Une soirée pour l'éternité. Pour la natation française, d'abord ; le sport tricolore, aussi ; mais surtout, surtout, pour le nouvel empereur des bassins. Léon Marchand a fait un plongeon brutal vers une dimension à mi-chemin entre sa réalité de jeune homme de 22 ans aux rêves immenses et un monde paranormal où le nageur hors norme est déjà monté à trois reprises sur le toit de l'Olympe.
En réalisant, mercredi 31 juillet, ce doublé 200 m papillon et 200 m brasse jamais réalisé dans l'histoire de la natation – femmes et hommes confondus –, le nouveau triple champion olympique a définitivement marqué ces Jeux de son empreinte.
"C'est indescriptible ce que l'on a vécu ce soir, je ne sais même pas quoi dire", a d'ailleurs tenté de réagir, le visage rougi par les larmes, Nicolas Castel, l'un des mentors du génie français depuis ses débuts aux Dauphins du TOEC, à Toulouse, il y a près de quinze ans.
Un doublé "juste exceptionnel"
Quelques minutes plus tôt, et alors qu'on entendait encore les tribunes incandescentes de Paris La Défense Arena reprendre la Marseillaise une nouvelle fois, c'est Bob Bowman qui est venu exprimer "l'honneur d'être aux côtés" de Léon Marchand. Celui qui aura "conçu" Michael Phelps, la légende aux 28 médailles olympiques, a rendu un vibrant hommage à sa nouvelle star.
"Ce doublé montre le travail incroyable qu'il a fait depuis de nombreuses années.

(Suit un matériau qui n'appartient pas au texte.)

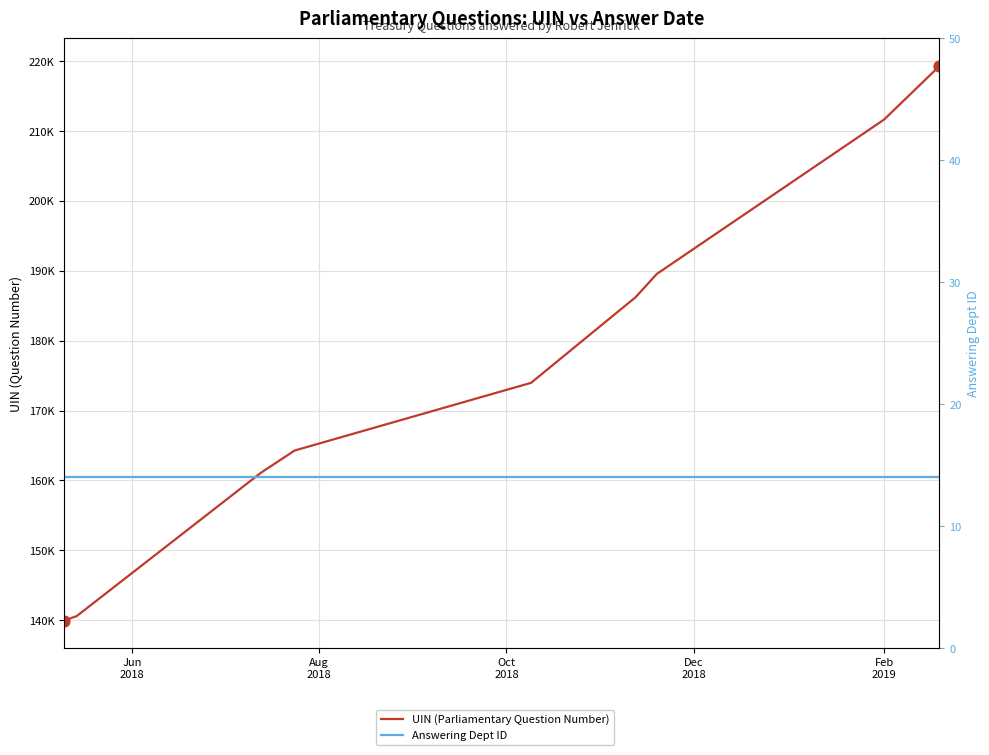

Which series contains the highest Y value?

UIN (Parliamentary Question Number)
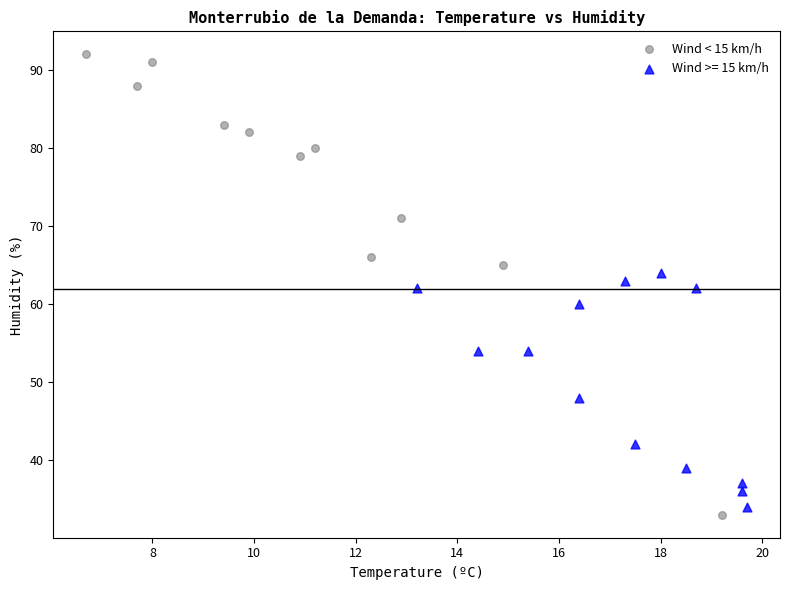

What are all the series names shown in the legend?

Wind < 15 km/h, Wind >= 15 km/h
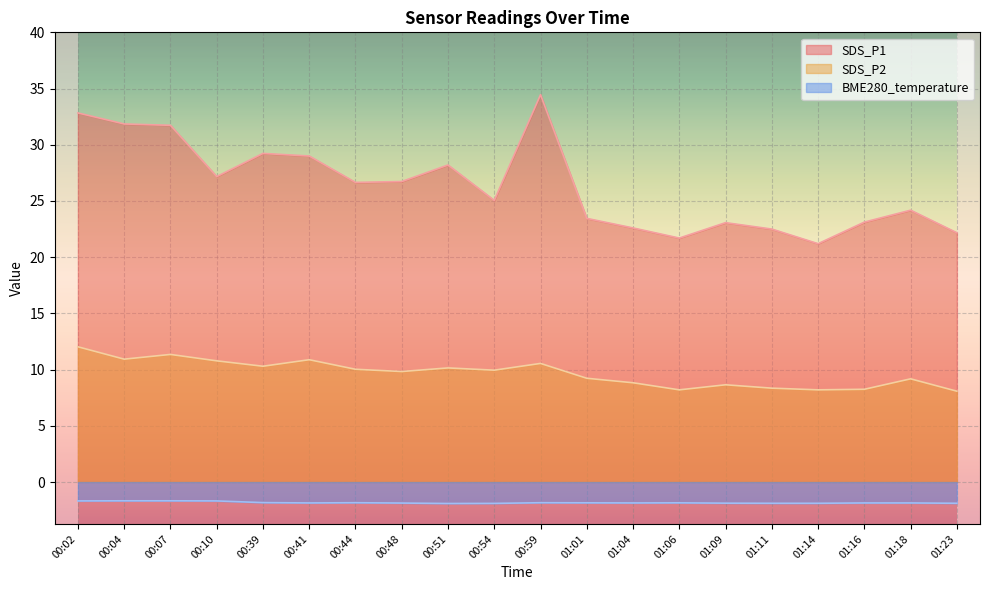

Is it true that SDS_P1 equals 26.7 at 00:48?

True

Ce n'est pas juste ce soir, mais la manière dont il a planifié tout ça, c'est juste incroyable et j'en suis très fier. Il doit maintenant survivre face au succès. Il ne sait pas ce qui l'attend, mais s'il y parvient, ça sera une bonne chose."
Bob Bowman, coach de Léon Marchand et ancien mentor de Michael Phelpsà franceinfo: sport
Jamais, jusqu'ici, une nageuse ou un nageur n'avait remporté deux médailles sur ces deux courses diamétralement opposées techniquement et physiologiquement. Un exploit que même Michael Phelps n'avait jamais été capable d'accomplir, n'ayant pas les qualités pour y parvenir selon... Bob Bowman. "Moi, ce que je poursuis, c'est la promesse que j'ai faite à un gosse il y a trois ans, a avancé le coach de 59 ans avec son habituel ton solennel. Parce que c'était un challenge pour lui, mais aussi pour moi, donc le réussir, c'est juste exceptionnel."
Le principal intéressé, de son côté, ne réalisait pas, plus d'une heure après sa deuxième Marseillaise sur le podium de la soirée. Il restait surtout ce gamin qui venait d'ouvrir "son cadeau de Noël", heureux de vivre un moment hors du temps, marqué notamment par une communion formidable avec les 17 000 âmes présentes dans l'enceinte. "C'était assez fou déjà d'être en finale sur ces deux courses mais qu'est-ce que j'ai kiffé !, a-t-il d'abord lancé, libéré comme jamais, en arrivant face à la presse. Le 200 m papillon, il y a eu une rivalité de dingue mais j'ai adopté la bonne stratégie. Puis dans les derniers mètres, j'ai entendu cette piscine qui était en feu ! C'était juste dingue de vivre ça en tant que nageur français. Ça m'a donné des frissons toute la course."
"Demain, le 200 m 4 nages !"
Pour le voir exulter, il a cependant fallu attendre qu'il jette un coup d'œil au tableau d'affichage montrant son nom tout en haut, un deuxième record olympique de la soirée à la clé (2'05''85). Avant de se laisser bercer par l'air mythique du taulier Johnny Hallyday et sa chanson "Que je t'aime !" entonnée par la foule quelques secondes plus tôt. Un moment suspendu comme il y en a peu.
Cet instant n'aura pourtant duré que deux minutes pour le champion. Car, moins d'une heure plus tard, Léon Marchand regardait déjà plus loin : "J'ai réalisé beaucoup de rêves depuis que je suis ici mais surtout, il va falloir que je me reconcentre car demain, j'ai le 200 m 4 nages !" Sa manière à lui de rappeler à tous que sa quête ne fait que commencer.